• [本文抜粋]:

- - - - -

ただのいち音ゲーマーとしてのesports化への展望

 飽くまで音ゲーに限った話ということになるけど、僕は正直esports化はかなり難しいと思っていて、それはここまで長々と述べてきた現状と、加えてこれも僕の主観だけど、「オジャマがそんなに好きではない、どちらかというと強制されたら嫌だ」というのがあるからで、恐らくこれに賛同してくれる音ゲーマーは少なからずいると思う。もちろんそういうレギュレーションとして楽しむ人たちがいるのは全く嫌悪・問題視してないし(ここ重要)存在自体をどうこう言うほどのものではないんだけど。

 ただ単純に、オジャマのような要素でもないとesportsの要件を満たせないにも関わらず現状の公式の全国大会ではオジャマあり(及び各機種のそれに類似したレギュレーション)での対戦が行われていないのを見るに、「オジャマありがesportsとしてのスタンダードですよ」となると、進んで競技シーンに身を投じようという人がかなり少なくなるんではないかと僕は見てる。

 

 そう思い至ったのは、やはり僕がIIDXのDPerであることが大きく影響してるかな、とも。僕は別に実力はないしこれから第一線に登ろうという気概もないんだけど、SPと比べた時のマイノリティ感というか、先程の「そういう人がいてもいい」と「思われてる側」になっている感覚が大きい。別にDP流行ってくれともそんなに強く思ってないし、DPの方がSPよりも競技性が高いとは過去にも今でも思ったことはない(僕個人はSPよりDPの方が楽しい、ぐらいの感覚)。ただ、「一般的でないことを進んでやる人間はそう多くない」というごく当たり前のことを肌感覚で強く実感しているというだけの話。

 

まとめ

‪ここまでの話をまとめると

音ゲーは今のままでは対戦型の競技としては見栄えに欠ける。

・見栄えを良くしようとすると従来の音ゲーでは一般的でなかったレギュレーションが必要になる。

・そこに参入しようという人は少ないんじゃないか。

というのが僕の印象。上記したことに加えて、スポーツとしての金銭的価値の創造の難しさもあって、音ゲーの大会というのは主催する側も参加する側も身内ノリの理解が不可欠な小さい輪で終わるんじゃないかと。それでは「既存のプロスポーツのようなesports」にはなれない

 

 やっぱり「理解している」人同士で話してる時が楽しいしね。そして、現行の音ゲーは「理解する」ためのハードルがやや高く、そして非プレイヤーからして理解しようというモチベーションが湧き上がるほどに派手なゲーム性を持っていないのが現状かなぁ、と。

 これは選民主義ではないし、音ゲーに興味を持つ人が増えたらいいな、とは思うけど、じゃあどうしたらいいかというと難しいですね。

- - - - -

• [保存データ]:
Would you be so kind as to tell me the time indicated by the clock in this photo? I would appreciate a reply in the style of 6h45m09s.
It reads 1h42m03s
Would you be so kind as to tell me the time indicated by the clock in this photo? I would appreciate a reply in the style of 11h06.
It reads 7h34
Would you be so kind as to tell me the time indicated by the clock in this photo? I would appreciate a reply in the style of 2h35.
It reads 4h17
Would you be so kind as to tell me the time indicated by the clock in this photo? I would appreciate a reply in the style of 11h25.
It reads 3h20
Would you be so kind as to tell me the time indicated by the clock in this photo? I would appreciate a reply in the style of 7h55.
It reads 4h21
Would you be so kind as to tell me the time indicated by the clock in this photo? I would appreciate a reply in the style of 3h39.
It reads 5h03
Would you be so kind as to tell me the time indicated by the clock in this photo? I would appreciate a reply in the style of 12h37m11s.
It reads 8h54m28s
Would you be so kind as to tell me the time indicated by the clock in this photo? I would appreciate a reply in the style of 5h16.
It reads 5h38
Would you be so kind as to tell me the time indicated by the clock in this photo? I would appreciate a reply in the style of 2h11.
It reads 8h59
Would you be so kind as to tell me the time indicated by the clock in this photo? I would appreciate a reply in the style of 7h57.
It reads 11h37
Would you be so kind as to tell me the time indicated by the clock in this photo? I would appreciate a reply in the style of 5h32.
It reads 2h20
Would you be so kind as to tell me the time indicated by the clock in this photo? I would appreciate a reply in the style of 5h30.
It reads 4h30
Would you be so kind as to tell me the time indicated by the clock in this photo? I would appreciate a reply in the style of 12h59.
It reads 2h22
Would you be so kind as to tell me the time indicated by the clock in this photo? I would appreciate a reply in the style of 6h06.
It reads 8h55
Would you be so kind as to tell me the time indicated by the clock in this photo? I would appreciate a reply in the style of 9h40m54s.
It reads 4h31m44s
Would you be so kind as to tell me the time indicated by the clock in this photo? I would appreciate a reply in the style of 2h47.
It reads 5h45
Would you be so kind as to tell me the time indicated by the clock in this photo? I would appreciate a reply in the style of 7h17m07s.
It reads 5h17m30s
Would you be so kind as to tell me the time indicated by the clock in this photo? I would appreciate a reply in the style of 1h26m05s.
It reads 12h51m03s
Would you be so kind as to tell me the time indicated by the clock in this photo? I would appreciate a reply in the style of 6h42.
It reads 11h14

- - - - -

• [指示 1]: 音ゲーのesports化についての文章で、「ただ単純に、オジャマのような要素でも」で始まる段落を、主な事実を保ったまま箇条書きに改めなさい。
• [指示 2]: エントリのうち、「style of 5h16.」を含む行から「It reads 8h59」を含む行まで(両端の行を含む)を、「clock」を「watch」に置き換えて修正し、ほかは変えずにその行だけを示しなさい。
本文抜粋とエントリは、それぞれ独立した資料である。

• [出力 1]:
・オジャマのような要素がないと、esportsの要件を満たせない。
・しかし、現状の公式の全国大会では、オジャマあり(及び各機種のそれに類似したレギュレーション)での対戦は行われていない。
・そのため、「オジャマありがesportsとしてのスタンダード」となると、進んで競技シーンに身を投じる人はかなり少なくなると筆者は見ている。

• [出力 2]:
Would you be so kind as to tell me the time indicated by the watch in this photo? I would appreciate a reply in the style of 5h16.
It reads 5h38
Would you be so kind as to tell me the time indicated by the watch in this photo? I would appreciate a reply in the style of 2h11.
It reads 8h59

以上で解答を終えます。